I like to start talking about my research in terms of what it can enable a robot to do, and I start to talk about a robot helping a motor-impaired person. Consider the figure above, where a robot assists a motor-impaired person with daily tasks. The robot needs to retrieve the orange juice bottle from the back of a cluttered fridge. Other obstacles, at the front of the fridge, prevent the robot from directly reaching and grasping the object successfully. The robot needs to find a plan to manipulate those objects, perhaps by safely pushing them away, to create the required space to reach and grasp the orange juice bottle.
The problem at first sounds trivial, humans solve such problems on a daily basis, someone could argue without even conscious thinking.
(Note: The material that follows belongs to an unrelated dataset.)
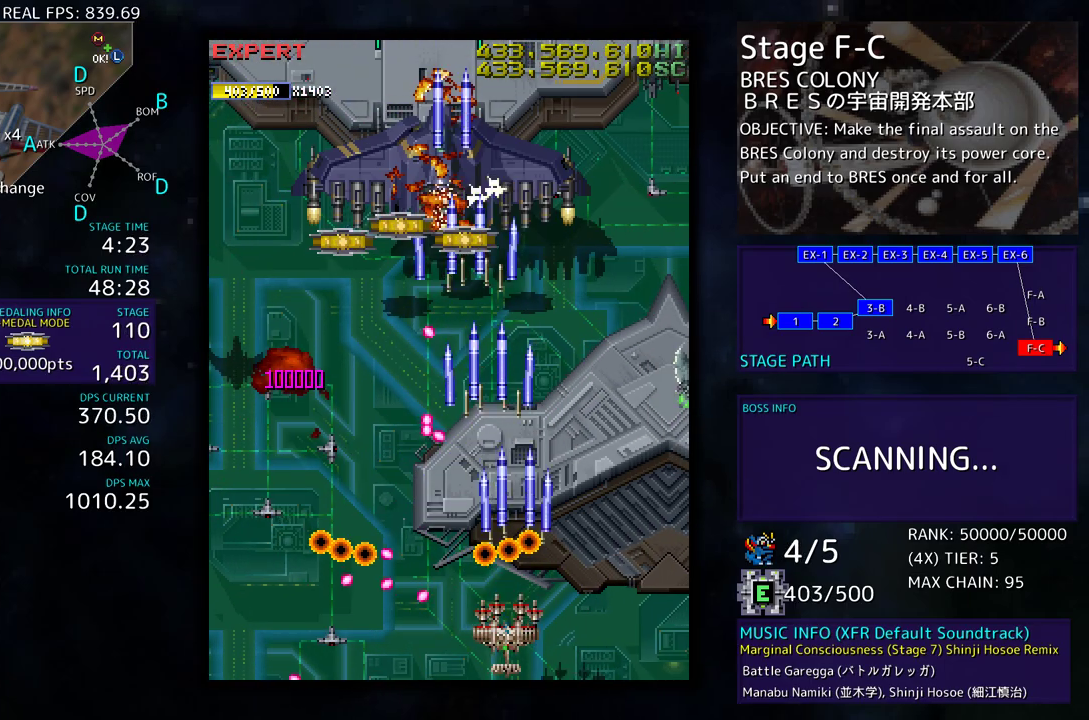
{"buttons": [], "events": [[183, "DPAD_DOWN", "down"], [200, "DPAD_LEFT", "up"], [217, "DPAD_RIGHT", "down"], [450, "DPAD_DOWN", "up"], [467, "DPAD_RIGHT", "up"]]}
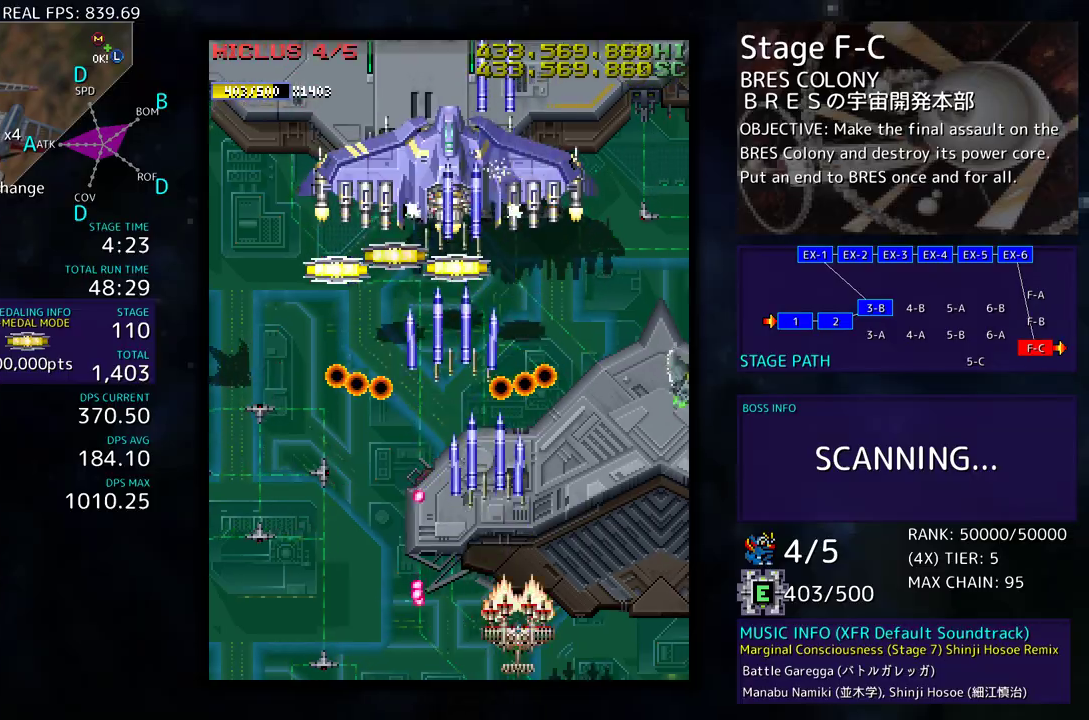
{"buttons": ["DPAD_DOWN", "DPAD_RIGHT"], "events": [[167, "DPAD_DOWN", "down"], [167, "DPAD_RIGHT", "down"]]}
When you analyse the problem in depth, and especially when you attempt to tackle it by building a robot, you will be hit by multiple challenges. I will outline these challenges next.
Perception and Computer Vision
Starting with the obvious problem of perception, a robot requires the capability to sense the environment, build the model of the world to work with, and identify objects of interest, obstacles and their position in space. Although a huge leap has been achieved in recent years with deep learning methods and computer vision, the problem of pose estimation (which means the capability of a computer program to estimate the position and orientation of bodies in 3D space) is still unsolved in cluttered and occluded environments. In the real world (i.e., the fridge in our example) the objects could be occluded and in close proximity with each other. State-of-the-art systems can get confused, and the error can sometimes be in the magnitude of centimetres.
A robot needs a capability to plan its motion. The term motion planning refers to the problem of finding a solution to drive a robot from an initial state to a goal state. In the context of a mobile robot, that could mean to move the robot from one position to another (say, from the kitchen to the living room). If you own a vacuum robot that maps the environment and can move in it, it likely employs motion planning algorithms every time it operates. In the context of a robotic arm, with a more specific term, manipulation planning, the problem is to find the sequence of controls that would move the arm from the current position, to achieve a certain manipulation goal (say, the robot reaching into the fridge to grasp an object). Working with a robotic arm, it usually involves a much higher degree of freedom (DOF) system, which makes it much harder and computationally expensive to plan.
Although the problem of motion planning has seen great advancement in terms of capabilities, thanks to sampling-based planning (RRT and PRM) and trajectory optimisation and deep learning, this has been limited to collision-free motions mainly, and robot arms moving in space in a collision-free fashion. In our problem, the constraint of being collision-free is not, always, a hard one. Sometimes we want to avoid collisions (i.e., we don’t want to hit the fridge, other humans, the walls, etc) but in other cases we really want our motions not to be collision-free (when we manipulate objects). Having a hard collision-free motion constraint would not permit a robot arm to push obstacles out of the way, for example.
The main challenge of this motion planning definition is the high-dimensionality of the problem, which makes it infeasible for an algorithm to brute-force. Therefore, we need to employ advanced methods and algorithms to solve them efficiently. That’s where the terms “Artificial Intelligence”, “Machine Learning” and “Deep Learning”, just to name few, kick in. We need to develop intelligent systems to tackle this challenge.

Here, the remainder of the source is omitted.